The participants at the Winter School have mostly come from South Africa, Southern Africa, East Africa (Uganda, Kenya and Sudan) ; and other have come from Europe (Finland and Sweden), Australia and India.

All sectors of society have participated in the School, farmworkers, sex workers, casual workers, unionists, community and social movement organisations, youth, women, community health workers, ecumenical activists, environmentalists and feminists, and progressive ngos amongst others.

In addition to the trade unionists in the early period of the school, and the rise of the new social movements, other key constituencies to the school have included farmworkers, sexworkers, community health workers and waste reclaimers. For a period Khanya College was the Secretariat of the Farmworkers Network Southern Africa, and they regularly participated in the Winter School.

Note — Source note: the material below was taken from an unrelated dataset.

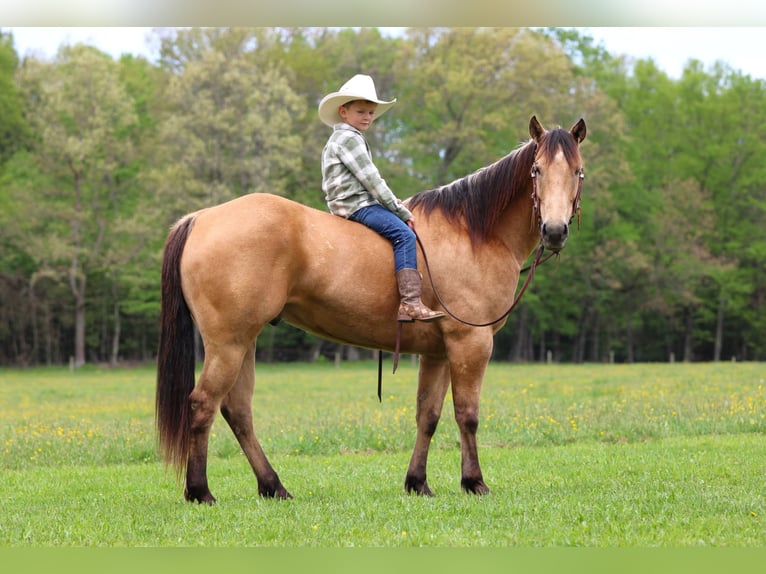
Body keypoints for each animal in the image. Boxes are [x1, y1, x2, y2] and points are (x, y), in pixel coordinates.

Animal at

Together with Khanya’s support the Gauteng Community Health workers Forum was formed in 2017, with its own Constitution. The GCHWF first approached Khanya for assistance in 2009. As volunteer workers, they received a stipend for local ngos, but no recognition from the Department of Health. In 2020, the GCHWFs were victorious and became permanent employees of the Gauteng Department of Health.

The CHWs were the largest constituency at the School from 2013 to 2021.

Similarly, Khanya has assisted the waste reclaimers to become an independent organization. The reclaimers play an important role in the environmental chain, recycling and in the city and society in general. In 2017 the African Reclaimers Organisation was formed at the Jozi Book Fair in Newtown.

From 2002 to 2013/14, participants were from the SADC region - Botswana, Kenya, Malawi, Mozambique, Namibia, SA, Swaziland, Zambia and Zimbabwe) were predominantly from public sector unions (PSI affiliates), farmworkers, community and women activists, environmentalists and progressive ngos.

In the course of a long solidarity partnership with Afrika Gruppenar from Sweden since the late 1990s which continues, there have also been regular participants from the Folk Schools in Gothenburg and Stockholm, in Sweden. This assisted in building non-racialism and internationalism at the School.